INFORMATION PROVIDED =>
===============

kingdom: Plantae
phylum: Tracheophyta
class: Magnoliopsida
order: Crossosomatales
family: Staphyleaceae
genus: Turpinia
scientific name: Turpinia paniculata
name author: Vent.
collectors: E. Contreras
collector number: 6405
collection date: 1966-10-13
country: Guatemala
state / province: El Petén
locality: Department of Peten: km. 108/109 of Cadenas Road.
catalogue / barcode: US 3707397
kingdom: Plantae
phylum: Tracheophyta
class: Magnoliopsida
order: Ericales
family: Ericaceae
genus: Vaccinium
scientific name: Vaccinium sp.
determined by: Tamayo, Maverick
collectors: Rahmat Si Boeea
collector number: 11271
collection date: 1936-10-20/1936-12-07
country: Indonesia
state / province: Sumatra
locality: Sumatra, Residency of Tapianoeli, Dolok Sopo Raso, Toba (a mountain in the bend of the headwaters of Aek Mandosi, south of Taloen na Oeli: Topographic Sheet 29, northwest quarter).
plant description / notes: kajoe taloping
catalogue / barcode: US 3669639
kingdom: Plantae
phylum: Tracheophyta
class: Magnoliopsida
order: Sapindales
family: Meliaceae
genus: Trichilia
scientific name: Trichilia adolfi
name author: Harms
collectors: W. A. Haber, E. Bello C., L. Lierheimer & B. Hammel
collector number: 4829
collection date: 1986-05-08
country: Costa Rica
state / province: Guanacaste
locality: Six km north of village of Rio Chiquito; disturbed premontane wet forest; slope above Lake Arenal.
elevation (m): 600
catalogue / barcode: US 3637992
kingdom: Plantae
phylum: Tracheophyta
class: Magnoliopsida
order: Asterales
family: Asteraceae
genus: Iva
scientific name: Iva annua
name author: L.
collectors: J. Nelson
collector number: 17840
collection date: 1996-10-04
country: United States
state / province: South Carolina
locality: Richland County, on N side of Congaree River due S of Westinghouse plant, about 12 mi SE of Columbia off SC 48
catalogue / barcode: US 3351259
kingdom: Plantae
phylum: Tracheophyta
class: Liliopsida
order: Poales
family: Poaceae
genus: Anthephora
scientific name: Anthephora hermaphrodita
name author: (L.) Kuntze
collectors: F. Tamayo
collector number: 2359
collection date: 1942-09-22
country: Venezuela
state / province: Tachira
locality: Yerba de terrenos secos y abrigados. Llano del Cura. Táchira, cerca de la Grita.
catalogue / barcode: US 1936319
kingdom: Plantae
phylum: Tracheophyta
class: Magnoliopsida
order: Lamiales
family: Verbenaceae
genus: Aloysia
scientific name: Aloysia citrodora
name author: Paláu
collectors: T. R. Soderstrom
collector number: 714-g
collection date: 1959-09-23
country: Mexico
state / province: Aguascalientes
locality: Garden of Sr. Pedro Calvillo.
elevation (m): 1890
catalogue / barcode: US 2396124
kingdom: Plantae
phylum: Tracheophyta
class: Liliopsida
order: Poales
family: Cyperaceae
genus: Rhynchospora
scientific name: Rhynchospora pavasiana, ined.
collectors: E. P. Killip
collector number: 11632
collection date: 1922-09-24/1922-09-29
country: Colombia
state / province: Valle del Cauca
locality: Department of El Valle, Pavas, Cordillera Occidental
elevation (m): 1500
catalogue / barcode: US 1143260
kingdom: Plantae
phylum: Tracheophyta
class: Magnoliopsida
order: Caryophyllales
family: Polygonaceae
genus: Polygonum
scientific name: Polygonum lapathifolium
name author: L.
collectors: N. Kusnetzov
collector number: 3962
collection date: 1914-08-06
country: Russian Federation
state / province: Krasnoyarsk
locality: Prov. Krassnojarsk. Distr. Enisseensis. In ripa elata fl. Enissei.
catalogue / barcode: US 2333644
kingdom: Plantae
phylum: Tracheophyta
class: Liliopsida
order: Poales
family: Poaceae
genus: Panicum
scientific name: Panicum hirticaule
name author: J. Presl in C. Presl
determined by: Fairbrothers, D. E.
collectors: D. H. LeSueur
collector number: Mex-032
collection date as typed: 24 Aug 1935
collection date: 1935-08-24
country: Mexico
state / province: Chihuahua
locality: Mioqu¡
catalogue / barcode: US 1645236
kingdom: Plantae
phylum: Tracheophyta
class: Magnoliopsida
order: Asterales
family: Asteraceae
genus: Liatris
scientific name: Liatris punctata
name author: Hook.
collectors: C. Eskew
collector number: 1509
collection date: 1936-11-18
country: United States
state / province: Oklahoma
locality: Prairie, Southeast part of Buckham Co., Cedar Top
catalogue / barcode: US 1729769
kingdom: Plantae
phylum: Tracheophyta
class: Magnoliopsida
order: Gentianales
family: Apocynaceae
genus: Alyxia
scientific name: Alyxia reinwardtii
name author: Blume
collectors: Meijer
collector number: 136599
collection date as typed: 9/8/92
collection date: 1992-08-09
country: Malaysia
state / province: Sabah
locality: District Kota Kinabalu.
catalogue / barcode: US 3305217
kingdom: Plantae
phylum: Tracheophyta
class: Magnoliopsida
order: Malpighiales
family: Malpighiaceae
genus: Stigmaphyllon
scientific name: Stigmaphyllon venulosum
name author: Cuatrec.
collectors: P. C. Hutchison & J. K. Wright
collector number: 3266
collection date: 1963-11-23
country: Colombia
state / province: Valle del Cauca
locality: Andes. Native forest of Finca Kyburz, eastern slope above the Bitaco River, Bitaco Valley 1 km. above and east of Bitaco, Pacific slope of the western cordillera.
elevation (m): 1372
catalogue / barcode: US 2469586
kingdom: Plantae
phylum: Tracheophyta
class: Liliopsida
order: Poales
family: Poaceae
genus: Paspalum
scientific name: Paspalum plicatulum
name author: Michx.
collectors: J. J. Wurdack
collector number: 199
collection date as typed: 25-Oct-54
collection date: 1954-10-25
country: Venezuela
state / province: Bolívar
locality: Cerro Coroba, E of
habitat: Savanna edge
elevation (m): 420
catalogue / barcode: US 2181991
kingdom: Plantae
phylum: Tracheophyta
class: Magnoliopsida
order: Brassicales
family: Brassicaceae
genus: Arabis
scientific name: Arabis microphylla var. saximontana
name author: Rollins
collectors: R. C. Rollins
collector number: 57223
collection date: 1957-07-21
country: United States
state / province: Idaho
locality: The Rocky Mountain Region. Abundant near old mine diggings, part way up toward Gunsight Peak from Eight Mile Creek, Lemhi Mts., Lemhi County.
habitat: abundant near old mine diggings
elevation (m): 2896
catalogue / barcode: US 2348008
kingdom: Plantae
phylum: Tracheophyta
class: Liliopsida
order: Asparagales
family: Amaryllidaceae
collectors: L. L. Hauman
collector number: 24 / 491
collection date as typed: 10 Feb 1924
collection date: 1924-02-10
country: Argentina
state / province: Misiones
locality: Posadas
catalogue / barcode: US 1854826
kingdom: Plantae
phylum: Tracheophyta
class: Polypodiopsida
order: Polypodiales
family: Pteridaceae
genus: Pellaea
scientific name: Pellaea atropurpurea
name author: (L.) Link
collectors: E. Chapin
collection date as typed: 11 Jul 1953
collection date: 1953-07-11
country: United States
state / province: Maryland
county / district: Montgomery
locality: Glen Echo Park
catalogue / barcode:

===============

OBJECTIVE =>
Copy out the data word for word, beginning at the line that contains "state / province: South Carolina" and stopping after the line that contains "genus: Anthephora".

FINISHED ANSWER =>
state / province: South Carolina
locality: Richland County, on N side of Congaree River due S of Westinghouse plant, about 12 mi SE of Columbia off SC 48
catalogue / barcode: US 3351259
kingdom: Plantae
phylum: Tracheophyta
class: Liliopsida
order: Poales
family: Poaceae
genus: Anthephora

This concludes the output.